What the task requires: Reproduce the text of every item below verbatim, line for line. Omit the pictures from your output.

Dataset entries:
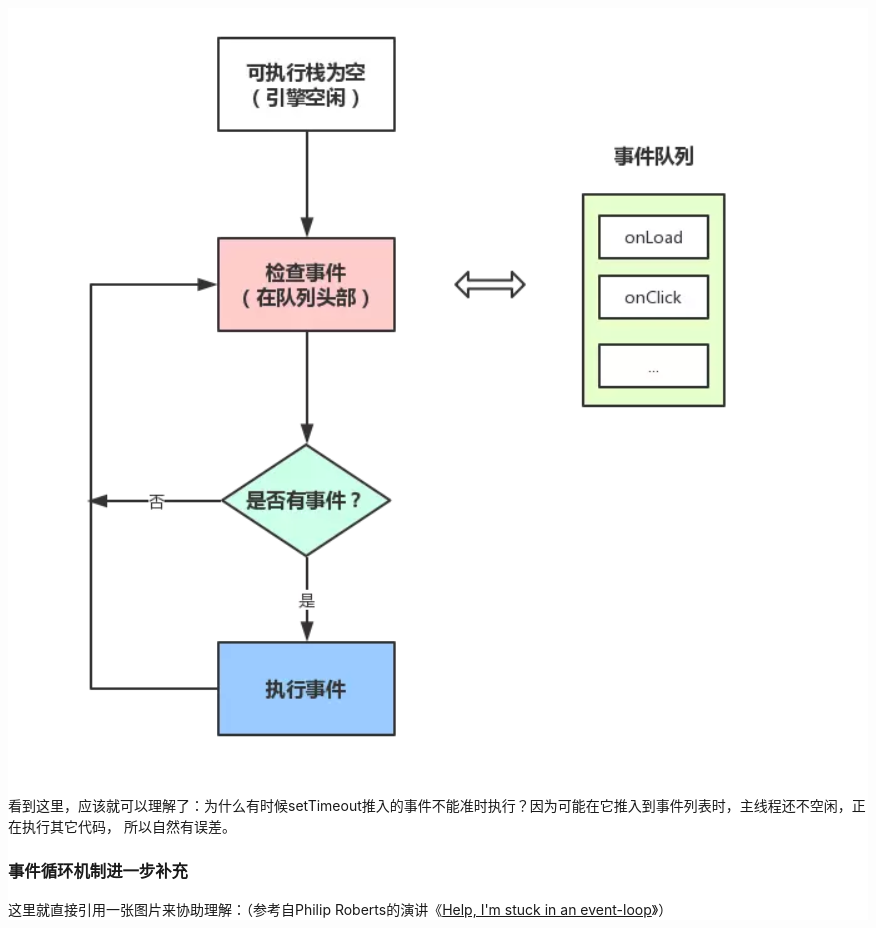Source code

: ![1558960773508](../../.vuepress/public/1558960773508.png)

看到这里，应该就可以理解了：为什么有时候setTimeout推入的事件不能准时执行？因为可能在它推入到事件列表时，主线程还不空闲，正在执行其它代码， 所以自然有误差。

### 事件循环机制进一步补充

这里就直接引用一张图片来协助理解：（参考自Philip Roberts的演讲《[Help, I'm stuck in an event-loop](https://link.juejin.im?target=http%3A%2F%2Fvimeo.com%2F96425312)》）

Worked solution:
Source code

: ![1558960773508](../../.vuepress/public/1558960773508.png)

看到这里，应该就可以理解了：为什么有时候setTimeout推入的事件不能准时执行？因为可能在它推入到事件列表时，主线程还不空闲，正在执行其它代码， 所以自然有误差。

### 事件循环机制进一步补充

这里就直接引用一张图片来协助理解：（参考自Philip Roberts的演讲《[Help, I'm stuck in an event-loop](https://link.juejin.im?target=http%3A%2F%2Fvimeo.com%2F96425312)》）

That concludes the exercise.